(Body or hand keypoint data)
*-*-*

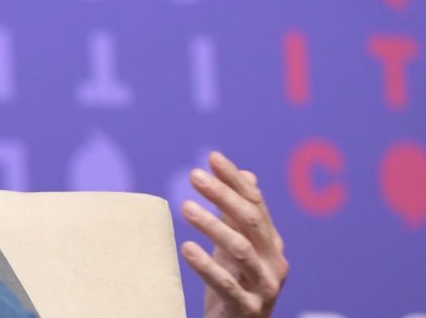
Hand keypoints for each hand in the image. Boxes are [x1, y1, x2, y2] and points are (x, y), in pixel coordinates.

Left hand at [179, 152, 289, 317]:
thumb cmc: (235, 286)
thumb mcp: (236, 249)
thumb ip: (240, 216)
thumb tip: (247, 174)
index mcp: (272, 244)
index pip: (256, 204)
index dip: (236, 180)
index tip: (212, 157)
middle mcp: (274, 262)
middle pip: (252, 221)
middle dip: (223, 195)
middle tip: (194, 176)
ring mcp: (265, 286)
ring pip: (241, 249)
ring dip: (213, 226)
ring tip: (185, 207)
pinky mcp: (248, 308)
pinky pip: (226, 284)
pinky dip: (206, 266)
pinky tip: (186, 248)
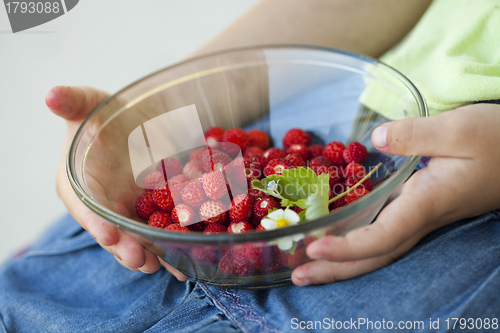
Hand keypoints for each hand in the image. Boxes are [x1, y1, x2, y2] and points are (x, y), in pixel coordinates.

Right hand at [46, 85, 187, 279]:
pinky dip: (174, 243)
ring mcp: (129, 210)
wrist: (135, 119)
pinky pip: (163, 229)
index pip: (84, 206)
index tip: (110, 235)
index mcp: (79, 184)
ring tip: (168, 266)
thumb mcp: (88, 103)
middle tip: (141, 260)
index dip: (95, 222)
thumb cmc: (104, 113)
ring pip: (138, 238)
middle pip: (112, 231)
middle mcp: (102, 204)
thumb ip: (72, 101)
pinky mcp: (153, 210)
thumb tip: (51, 94)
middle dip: (126, 248)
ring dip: (152, 254)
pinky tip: (189, 256)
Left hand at [291, 103, 499, 285]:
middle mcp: (419, 217)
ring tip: (305, 269)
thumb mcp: (458, 129)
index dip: (348, 247)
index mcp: (427, 202)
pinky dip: (354, 242)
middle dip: (336, 270)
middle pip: (373, 254)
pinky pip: (381, 233)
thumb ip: (416, 134)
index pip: (383, 236)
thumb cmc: (496, 139)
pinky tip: (333, 238)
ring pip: (376, 248)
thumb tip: (376, 140)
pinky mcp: (416, 207)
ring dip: (342, 262)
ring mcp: (417, 215)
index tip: (315, 247)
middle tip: (296, 278)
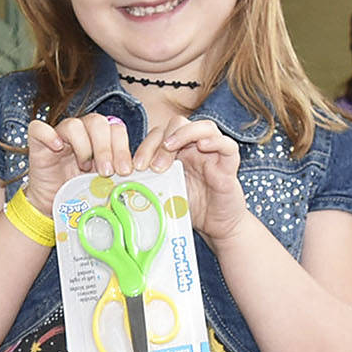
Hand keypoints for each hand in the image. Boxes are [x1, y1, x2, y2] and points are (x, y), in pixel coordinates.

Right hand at [24, 114, 132, 211]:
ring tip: (83, 168)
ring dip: (83, 146)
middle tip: (106, 171)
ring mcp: (59, 135)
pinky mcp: (38, 142)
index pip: (116, 129)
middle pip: (98, 122)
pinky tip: (57, 148)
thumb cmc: (81, 191)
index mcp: (101, 138)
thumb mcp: (105, 182)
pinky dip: (49, 135)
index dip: (123, 148)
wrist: (54, 204)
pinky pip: (39, 128)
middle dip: (105, 148)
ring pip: (74, 124)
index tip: (125, 171)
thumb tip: (138, 172)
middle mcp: (82, 132)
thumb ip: (119, 172)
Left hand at [134, 118, 247, 242]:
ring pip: (205, 126)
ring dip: (185, 133)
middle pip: (178, 123)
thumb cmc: (190, 209)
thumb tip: (122, 180)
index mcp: (178, 152)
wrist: (217, 227)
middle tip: (153, 166)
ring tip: (171, 147)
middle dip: (161, 140)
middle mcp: (196, 148)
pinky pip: (228, 145)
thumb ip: (150, 181)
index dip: (145, 146)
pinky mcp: (230, 165)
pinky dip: (216, 142)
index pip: (159, 134)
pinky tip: (203, 147)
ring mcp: (214, 154)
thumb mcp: (164, 192)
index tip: (136, 167)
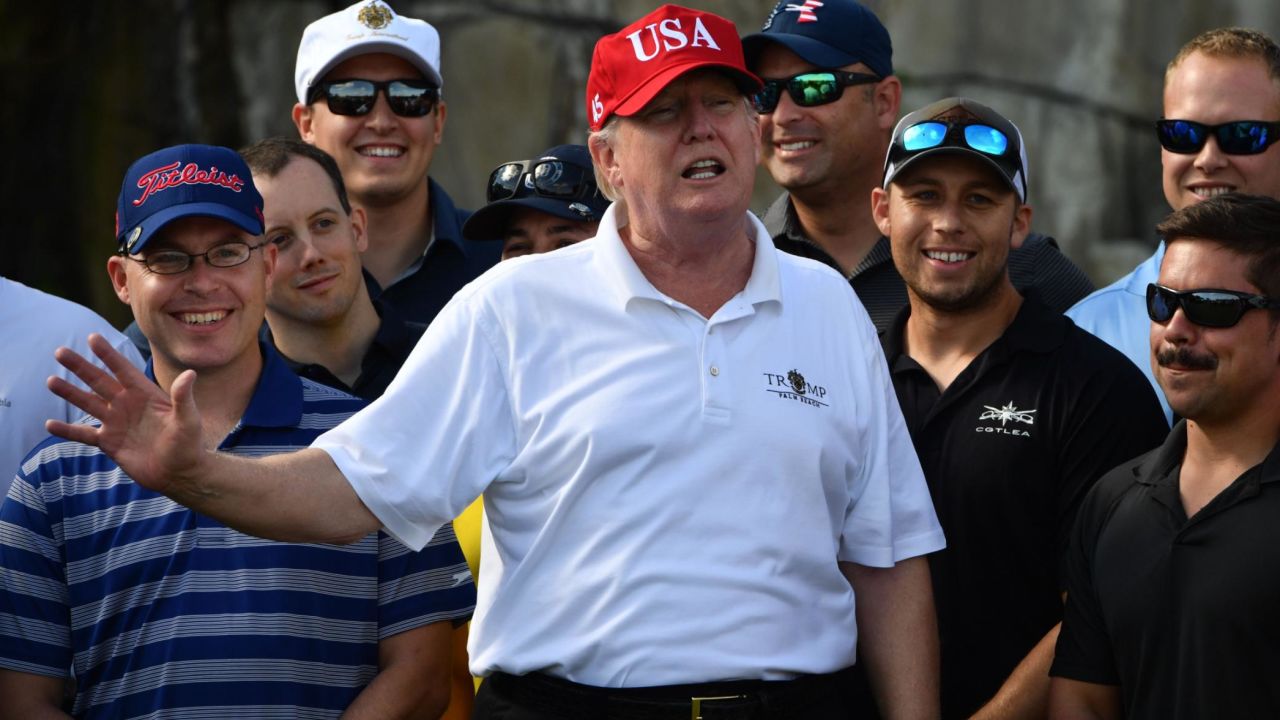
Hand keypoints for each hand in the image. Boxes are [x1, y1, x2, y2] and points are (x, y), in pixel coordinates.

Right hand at [45, 333, 205, 494]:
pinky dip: (67, 430)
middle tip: (60, 352)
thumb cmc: (189, 445)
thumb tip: (190, 374)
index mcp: (145, 394)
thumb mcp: (188, 419)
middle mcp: (127, 404)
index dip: (108, 355)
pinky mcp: (109, 442)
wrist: (179, 473)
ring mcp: (116, 422)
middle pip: (99, 381)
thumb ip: (183, 397)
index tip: (93, 338)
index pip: (123, 370)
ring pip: (88, 403)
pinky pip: (83, 434)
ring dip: (70, 393)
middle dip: (81, 367)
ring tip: (51, 381)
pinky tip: (49, 424)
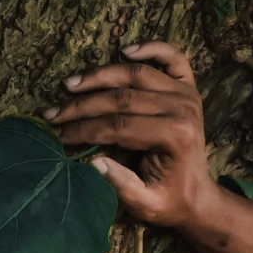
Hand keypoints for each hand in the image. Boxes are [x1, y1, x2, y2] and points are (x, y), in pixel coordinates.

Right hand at [45, 40, 217, 230]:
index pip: (119, 126)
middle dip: (82, 105)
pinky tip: (125, 50)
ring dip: (100, 76)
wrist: (199, 196)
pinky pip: (174, 58)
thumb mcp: (145, 204)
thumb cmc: (170, 201)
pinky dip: (152, 48)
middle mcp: (183, 109)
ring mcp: (187, 94)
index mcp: (175, 137)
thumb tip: (92, 162)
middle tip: (53, 113)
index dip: (83, 129)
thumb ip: (121, 184)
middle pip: (122, 98)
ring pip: (136, 74)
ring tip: (70, 84)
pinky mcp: (189, 87)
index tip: (57, 133)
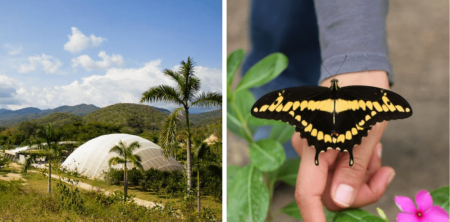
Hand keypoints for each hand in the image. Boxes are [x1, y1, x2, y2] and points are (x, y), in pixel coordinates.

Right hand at [294, 70, 395, 221]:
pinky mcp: (320, 145)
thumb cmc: (362, 96)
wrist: (356, 70)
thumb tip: (340, 200)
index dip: (315, 218)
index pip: (308, 193)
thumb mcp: (367, 134)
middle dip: (361, 190)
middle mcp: (308, 150)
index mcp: (315, 146)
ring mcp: (313, 148)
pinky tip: (370, 149)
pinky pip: (338, 168)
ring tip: (378, 153)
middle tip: (385, 174)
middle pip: (330, 191)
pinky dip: (357, 165)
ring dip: (363, 174)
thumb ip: (353, 169)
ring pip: (337, 181)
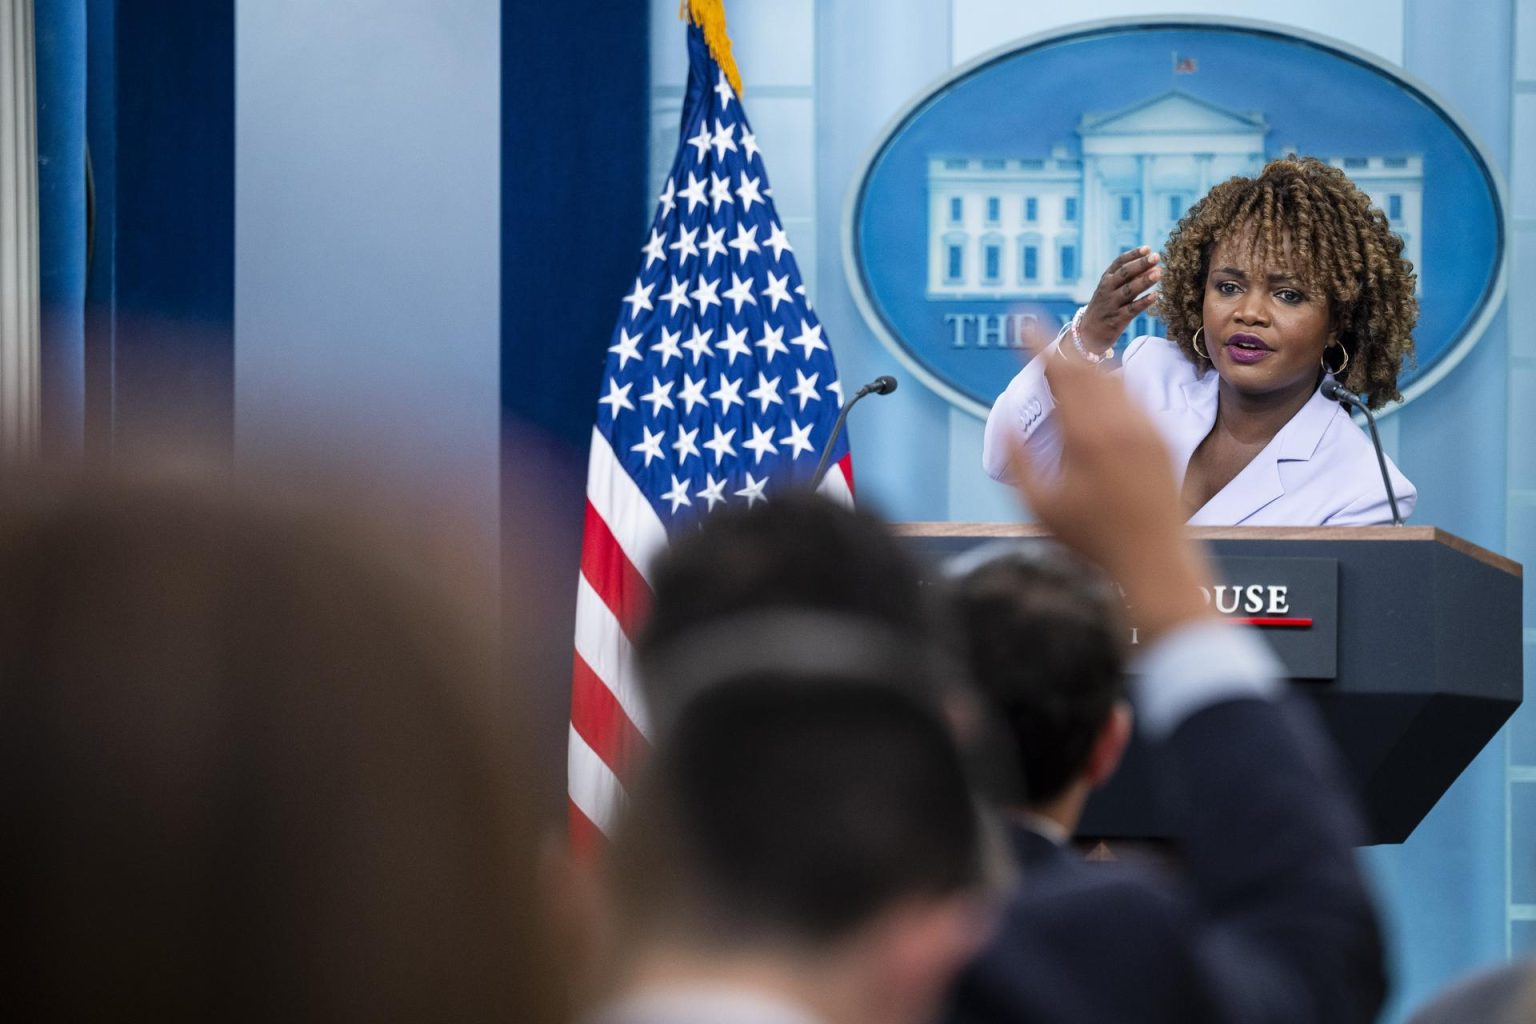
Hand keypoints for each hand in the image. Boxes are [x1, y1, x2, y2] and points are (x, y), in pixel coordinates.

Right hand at [1008, 335, 1213, 644]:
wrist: (1154, 560)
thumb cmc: (1092, 539)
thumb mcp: (1040, 505)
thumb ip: (1019, 460)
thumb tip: (1006, 423)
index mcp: (1085, 436)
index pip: (1059, 373)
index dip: (1037, 344)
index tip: (1023, 322)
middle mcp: (1119, 424)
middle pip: (1086, 368)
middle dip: (1062, 349)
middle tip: (1043, 336)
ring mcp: (1146, 429)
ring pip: (1114, 378)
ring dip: (1089, 364)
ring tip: (1071, 358)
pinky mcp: (1163, 439)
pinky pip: (1137, 396)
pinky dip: (1115, 383)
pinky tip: (1105, 386)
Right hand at [1075, 247, 1160, 353]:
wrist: (1087, 334)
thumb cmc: (1105, 308)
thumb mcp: (1111, 290)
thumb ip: (1129, 279)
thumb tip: (1152, 266)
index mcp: (1106, 279)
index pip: (1119, 263)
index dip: (1133, 255)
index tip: (1147, 248)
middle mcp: (1107, 289)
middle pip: (1124, 274)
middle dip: (1141, 264)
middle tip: (1156, 257)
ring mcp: (1111, 304)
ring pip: (1128, 290)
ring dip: (1144, 281)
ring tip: (1159, 273)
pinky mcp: (1116, 320)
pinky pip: (1131, 310)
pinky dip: (1143, 302)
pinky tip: (1155, 296)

*-*-*

## Aim of the task
The lines you need are those with the word "Right"; list them from the entries.

## Solution
Right hand at [46, 85, 187, 279]:
Right hand at [24, 114, 132, 211]:
Right hand at [45, 333, 205, 494]:
Right hand at [45, 40, 217, 230]:
Right hand at [294, 70, 395, 221]:
Right hand at [1008, 335, 1213, 644]:
Right hand at [1075, 247, 1160, 353]:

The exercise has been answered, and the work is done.